▶ Work to be completed
Find the word "como" in the data. Return every line where it appears.

▶ Source records
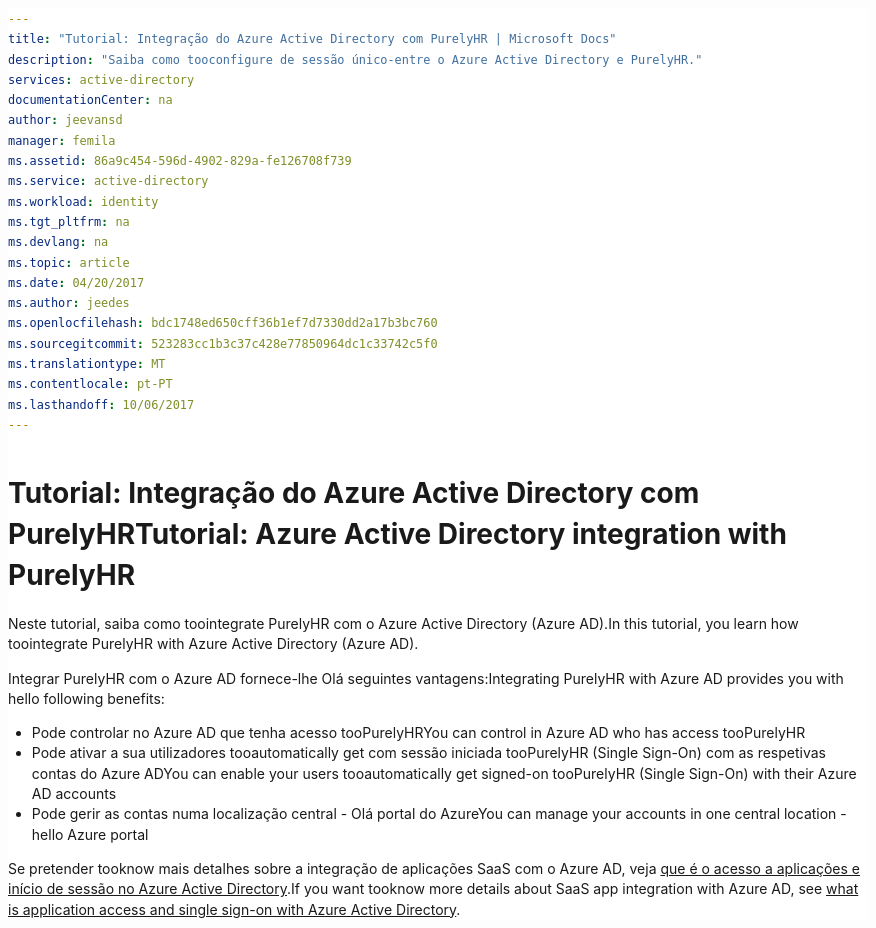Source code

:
 ```yaml
---
title: "Tutorial: Integração do Azure Active Directory com PurelyHR | Microsoft Docs"
description: "Saiba como tooconfigure de sessão único-entre o Azure Active Directory e PurelyHR."
services: active-directory
documentationCenter: na
author: jeevansd
manager: femila
ms.assetid: 86a9c454-596d-4902-829a-fe126708f739
ms.service: active-directory
ms.workload: identity
ms.tgt_pltfrm: na
ms.devlang: na
ms.topic: article
ms.date: 04/20/2017
ms.author: jeedes
ms.openlocfilehash: bdc1748ed650cff36b1ef7d7330dd2a17b3bc760
ms.sourcegitcommit: 523283cc1b3c37c428e77850964dc1c33742c5f0
ms.translationtype: MT
ms.contentlocale: pt-PT
ms.lasthandoff: 10/06/2017
---
```

# <a name="tutorial-azure-active-directory-integration-with-purelyhr"></a><span data-ttu-id="957d0-103">Tutorial: Integração do Azure Active Directory com PurelyHR</span><span class="sxs-lookup"><span data-stu-id="957d0-103">Tutorial: Azure Active Directory integration with PurelyHR</span></span>

<span data-ttu-id="957d0-104">Neste tutorial, saiba como toointegrate PurelyHR com o Azure Active Directory (Azure AD).</span><span class="sxs-lookup"><span data-stu-id="957d0-104">In this tutorial, you learn how toointegrate PurelyHR with Azure Active Directory (Azure AD).</span></span>

<span data-ttu-id="957d0-105">Integrar PurelyHR com o Azure AD fornece-lhe Olá seguintes vantagens:</span><span class="sxs-lookup"><span data-stu-id="957d0-105">Integrating PurelyHR with Azure AD provides you with hello following benefits:</span></span>

- <span data-ttu-id="957d0-106">Pode controlar no Azure AD que tenha acesso tooPurelyHR</span><span class="sxs-lookup"><span data-stu-id="957d0-106">You can control in Azure AD who has access tooPurelyHR</span></span>
- <span data-ttu-id="957d0-107">Pode ativar a sua utilizadores tooautomatically get com sessão iniciada tooPurelyHR (Single Sign-On) com as respetivas contas do Azure AD</span><span class="sxs-lookup"><span data-stu-id="957d0-107">You can enable your users tooautomatically get signed-on tooPurelyHR (Single Sign-On) with their Azure AD accounts</span></span>
- <span data-ttu-id="957d0-108">Pode gerir as contas numa localização central - Olá portal do Azure</span><span class="sxs-lookup"><span data-stu-id="957d0-108">You can manage your accounts in one central location - hello Azure portal</span></span>

<span data-ttu-id="957d0-109">Se pretender tooknow mais detalhes sobre a integração de aplicações SaaS com o Azure AD, veja [que é o acesso a aplicações e início de sessão no Azure Active Directory](active-directory-appssoaccess-whatis.md).</span><span class="sxs-lookup"><span data-stu-id="957d0-109">If you want tooknow more details about SaaS app integration with Azure AD, see [what is application access and single sign-on with Azure Active Directory](active-directory-appssoaccess-whatis.md).</span></span>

▶ Final answer
description: "Saiba como tooconfigure de sessão único-entre o Azure Active Directory e PurelyHR."
<span data-ttu-id="957d0-104">Neste tutorial, saiba como toointegrate PurelyHR com o Azure Active Directory (Azure AD).</span><span class="sxs-lookup"><span data-stu-id="957d0-104">In this tutorial, you learn how toointegrate PurelyHR with Azure Active Directory (Azure AD).</span></span>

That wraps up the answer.